▶ _MATERIAL_:
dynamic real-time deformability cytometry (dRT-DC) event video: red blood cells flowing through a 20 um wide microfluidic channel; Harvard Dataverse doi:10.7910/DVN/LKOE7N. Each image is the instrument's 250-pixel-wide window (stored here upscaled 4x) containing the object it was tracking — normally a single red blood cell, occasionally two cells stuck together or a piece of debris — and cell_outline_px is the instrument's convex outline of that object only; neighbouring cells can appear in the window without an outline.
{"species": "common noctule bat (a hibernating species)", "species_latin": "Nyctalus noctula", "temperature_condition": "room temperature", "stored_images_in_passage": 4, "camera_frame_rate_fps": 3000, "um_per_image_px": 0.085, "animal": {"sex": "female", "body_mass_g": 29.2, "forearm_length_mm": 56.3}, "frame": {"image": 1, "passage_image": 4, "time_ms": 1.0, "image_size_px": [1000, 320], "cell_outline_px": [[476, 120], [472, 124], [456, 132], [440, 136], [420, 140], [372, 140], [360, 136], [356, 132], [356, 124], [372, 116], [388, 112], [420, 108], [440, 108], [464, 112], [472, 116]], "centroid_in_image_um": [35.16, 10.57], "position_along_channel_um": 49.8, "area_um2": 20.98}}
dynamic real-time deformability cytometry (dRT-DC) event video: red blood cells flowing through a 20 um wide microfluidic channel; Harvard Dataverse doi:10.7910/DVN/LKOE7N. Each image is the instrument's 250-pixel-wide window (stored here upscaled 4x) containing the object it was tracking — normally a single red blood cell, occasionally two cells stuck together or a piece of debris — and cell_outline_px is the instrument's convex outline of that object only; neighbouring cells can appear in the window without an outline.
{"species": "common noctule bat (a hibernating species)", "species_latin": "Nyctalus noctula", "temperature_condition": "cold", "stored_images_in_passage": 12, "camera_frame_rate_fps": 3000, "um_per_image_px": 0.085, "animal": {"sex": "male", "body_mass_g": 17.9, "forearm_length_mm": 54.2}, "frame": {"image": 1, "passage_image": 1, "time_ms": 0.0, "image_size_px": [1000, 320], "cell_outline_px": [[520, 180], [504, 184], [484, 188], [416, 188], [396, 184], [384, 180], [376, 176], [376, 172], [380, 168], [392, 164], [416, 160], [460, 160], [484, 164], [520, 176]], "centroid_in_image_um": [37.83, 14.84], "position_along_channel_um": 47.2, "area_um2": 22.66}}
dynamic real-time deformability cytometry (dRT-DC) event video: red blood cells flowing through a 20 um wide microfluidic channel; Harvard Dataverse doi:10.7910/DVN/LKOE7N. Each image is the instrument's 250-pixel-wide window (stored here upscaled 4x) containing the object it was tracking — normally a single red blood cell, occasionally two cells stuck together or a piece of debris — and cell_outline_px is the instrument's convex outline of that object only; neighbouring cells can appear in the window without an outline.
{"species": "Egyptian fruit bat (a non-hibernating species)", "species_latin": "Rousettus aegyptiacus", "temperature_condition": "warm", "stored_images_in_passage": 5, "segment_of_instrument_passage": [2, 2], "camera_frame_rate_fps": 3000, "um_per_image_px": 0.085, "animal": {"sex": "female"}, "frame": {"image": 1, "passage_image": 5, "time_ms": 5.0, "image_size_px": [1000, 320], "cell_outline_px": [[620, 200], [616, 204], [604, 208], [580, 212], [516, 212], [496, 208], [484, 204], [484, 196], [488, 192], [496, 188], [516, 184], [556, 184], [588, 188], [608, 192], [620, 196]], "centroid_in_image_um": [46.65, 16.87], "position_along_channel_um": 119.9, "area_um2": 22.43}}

▶ _GIVEN TASK_:
Output each record exactly, leaving nothing out.

▶ _SOLUTION BELOW_:
dynamic real-time deformability cytometry (dRT-DC) event video: red blood cells flowing through a 20 um wide microfluidic channel; Harvard Dataverse doi:10.7910/DVN/LKOE7N. Each image is the instrument's 250-pixel-wide window (stored here upscaled 4x) containing the object it was tracking — normally a single red blood cell, occasionally two cells stuck together or a piece of debris — and cell_outline_px is the instrument's convex outline of that object only; neighbouring cells can appear in the window without an outline.
{"species": "common noctule bat (a hibernating species)", "species_latin": "Nyctalus noctula", "temperature_condition": "room temperature", "stored_images_in_passage": 4, "camera_frame_rate_fps": 3000, "um_per_image_px": 0.085, "animal": {"sex": "female", "body_mass_g": 29.2, "forearm_length_mm": 56.3}, "frame": {"image": 1, "passage_image": 4, "time_ms": 1.0, "image_size_px": [1000, 320], "cell_outline_px": [[476, 120], [472, 124], [456, 132], [440, 136], [420, 140], [372, 140], [360, 136], [356, 132], [356, 124], [372, 116], [388, 112], [420, 108], [440, 108], [464, 112], [472, 116]], "centroid_in_image_um": [35.16, 10.57], "position_along_channel_um": 49.8, "area_um2": 20.98}}
dynamic real-time deformability cytometry (dRT-DC) event video: red blood cells flowing through a 20 um wide microfluidic channel; Harvard Dataverse doi:10.7910/DVN/LKOE7N. Each image is the instrument's 250-pixel-wide window (stored here upscaled 4x) containing the object it was tracking — normally a single red blood cell, occasionally two cells stuck together or a piece of debris — and cell_outline_px is the instrument's convex outline of that object only; neighbouring cells can appear in the window without an outline.
{"species": "common noctule bat (a hibernating species)", "species_latin": "Nyctalus noctula", "temperature_condition": "cold", "stored_images_in_passage": 12, "camera_frame_rate_fps": 3000, "um_per_image_px": 0.085, "animal": {"sex": "male", "body_mass_g": 17.9, "forearm_length_mm": 54.2}, "frame": {"image": 1, "passage_image": 1, "time_ms": 0.0, "image_size_px": [1000, 320], "cell_outline_px": [[520, 180], [504, 184], [484, 188], [416, 188], [396, 184], [384, 180], [376, 176], [376, 172], [380, 168], [392, 164], [416, 160], [460, 160], [484, 164], [520, 176]], "centroid_in_image_um": [37.83, 14.84], "position_along_channel_um": 47.2, "area_um2": 22.66}}
dynamic real-time deformability cytometry (dRT-DC) event video: red blood cells flowing through a 20 um wide microfluidic channel; Harvard Dataverse doi:10.7910/DVN/LKOE7N. Each image is the instrument's 250-pixel-wide window (stored here upscaled 4x) containing the object it was tracking — normally a single red blood cell, occasionally two cells stuck together or a piece of debris — and cell_outline_px is the instrument's convex outline of that object only; neighbouring cells can appear in the window without an outline.
{"species": "Egyptian fruit bat (a non-hibernating species)", "species_latin": "Rousettus aegyptiacus", "temperature_condition": "warm", "stored_images_in_passage": 5, "segment_of_instrument_passage": [2, 2], "camera_frame_rate_fps": 3000, "um_per_image_px": 0.085, "animal": {"sex": "female"}, "frame": {"image": 1, "passage_image": 5, "time_ms": 5.0, "image_size_px": [1000, 320], "cell_outline_px": [[620, 200], [616, 204], [604, 208], [580, 212], [516, 212], [496, 208], [484, 204], [484, 196], [488, 192], [496, 188], [516, 184], [556, 184], [588, 188], [608, 192], [620, 196]], "centroid_in_image_um": [46.65, 16.87], "position_along_channel_um": 119.9, "area_um2": 22.43}}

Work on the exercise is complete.